Importante è la filosofia che è sottesa a questa organizzazione: si vuole restituire il ruolo di protagonista alla donna in un momento che richiede una grande forza, perché il parto è comunque un evento doloroso, che pretende molto dalle donne, e al quale esse giungono dopo nove mesi di grandi cambiamenti fisici e psichici talvolta difficili da accettare. Nel parto naturale le donne decidono i ritmi e i tempi e controllano l’evento. E’ il contrario di quanto avviene negli altri ospedali, dove la donna viene sottoposta a pratiche che non derivano dal suo interesse né da quello del bambino, ma da abitudini e comodità della struttura ospedaliera. Così si diffondono pratiche non sempre necessarie almeno non nella misura in cui sono usate, come l’episiotomia, che ad un’analisi attenta risulta per lo più inutile e più difficile da rimarginare delle lacerazioni naturali, o il parto cesareo, che in Italia ha assunto dimensioni non paragonabili con quelle degli altri paesi europei, il che fa pensare che si faccia più per ragioni economiche che sanitarie. Oppure vengono somministrati ormoni per accelerare le doglie, talvolta solo per evitare parti notturni.

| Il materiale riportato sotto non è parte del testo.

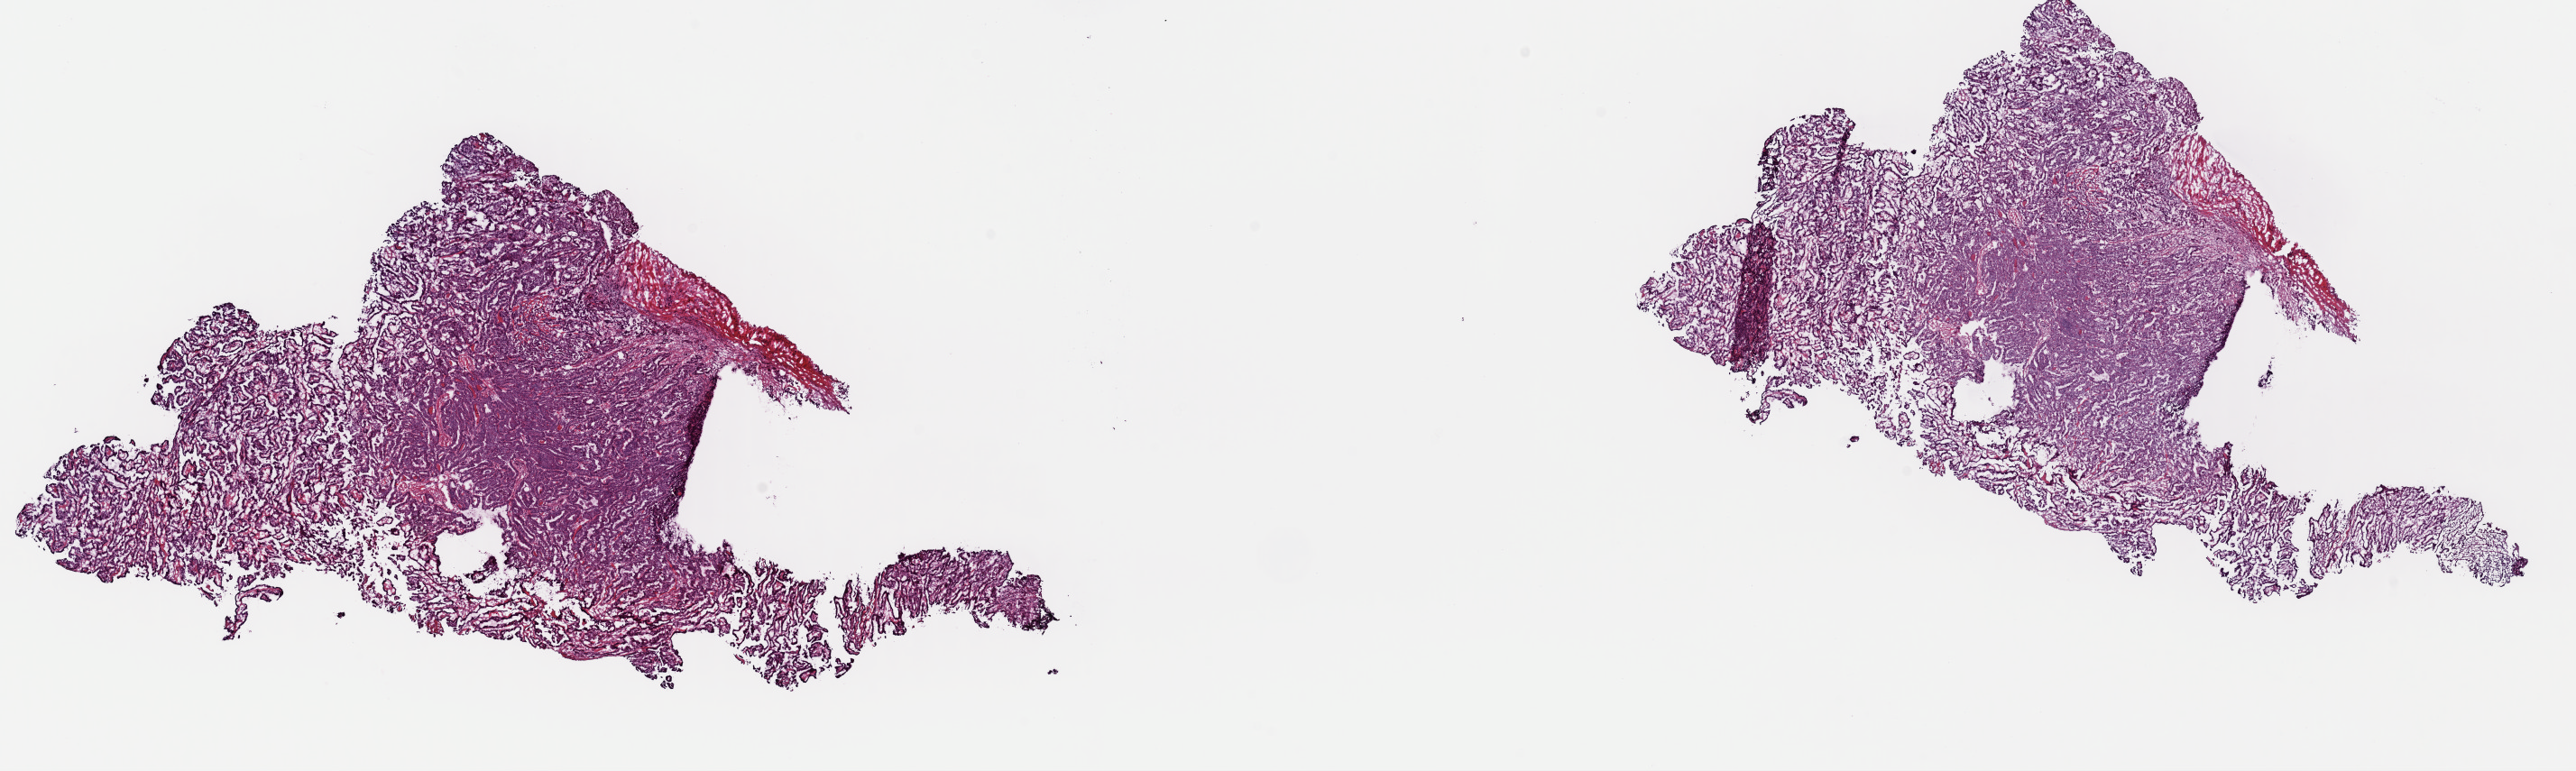
Hematoxylin and eosin (H&E) stained whole-slide image — a low-resolution overview of the entire scanned area, about 22.6 x 6.8 mm (acquisition: 40x scan), frozen section, primary tumour sample from the thyroid. Patient: female, age at initial diagnosis 61 years. Slide review estimates, as recorded: tumour cells 98%, tumour nuclei 95%, normal cells 0%, stromal cells 2%, necrosis 0%. Infiltration values recorded for this section: lymphocyte infiltration 0%, monocyte infiltration 0%, neutrophil infiltration 0%.
• AJCC pathologic stage: IVA (6th edition)
• histologic diagnosis: Papillary carcinoma, follicular variant (thyroid gland)
• lymph nodes positive (case pathology): 5 of 6 examined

Le modalità del parto influenzano anche il dopo parto e il rapporto madre-figlio; sempre più spesso si assiste a gravi depressioni delle neo-madri. Nel caso di Vipiteno, le energie usate in modo naturale rimangono per il periodo successivo che richiede molta forza per i cambiamenti derivanti dall’inserimento di un nuovo essere nella famiglia o nella vita di coppia.

Oggi le donne vengono lasciate sole dopo il parto, mentre avrebbero bisogno di aiuto per la gestione pratica del bambino. Le famiglie allargate e le relazioni di vicinato tradizionale non esistono o non sono in grado di aiutarle. Così un evento straordinariamente importante viene vissuto in isolamento, senza supporto. Ciò richiede un intervento pubblico che estenda il concetto di riappropriazione della nascita da parte delle donne a tutti gli ospedali e le cliniche. Il grande merito del professore di Vipiteno è quello di contribuire a ricreare la cultura della maternità.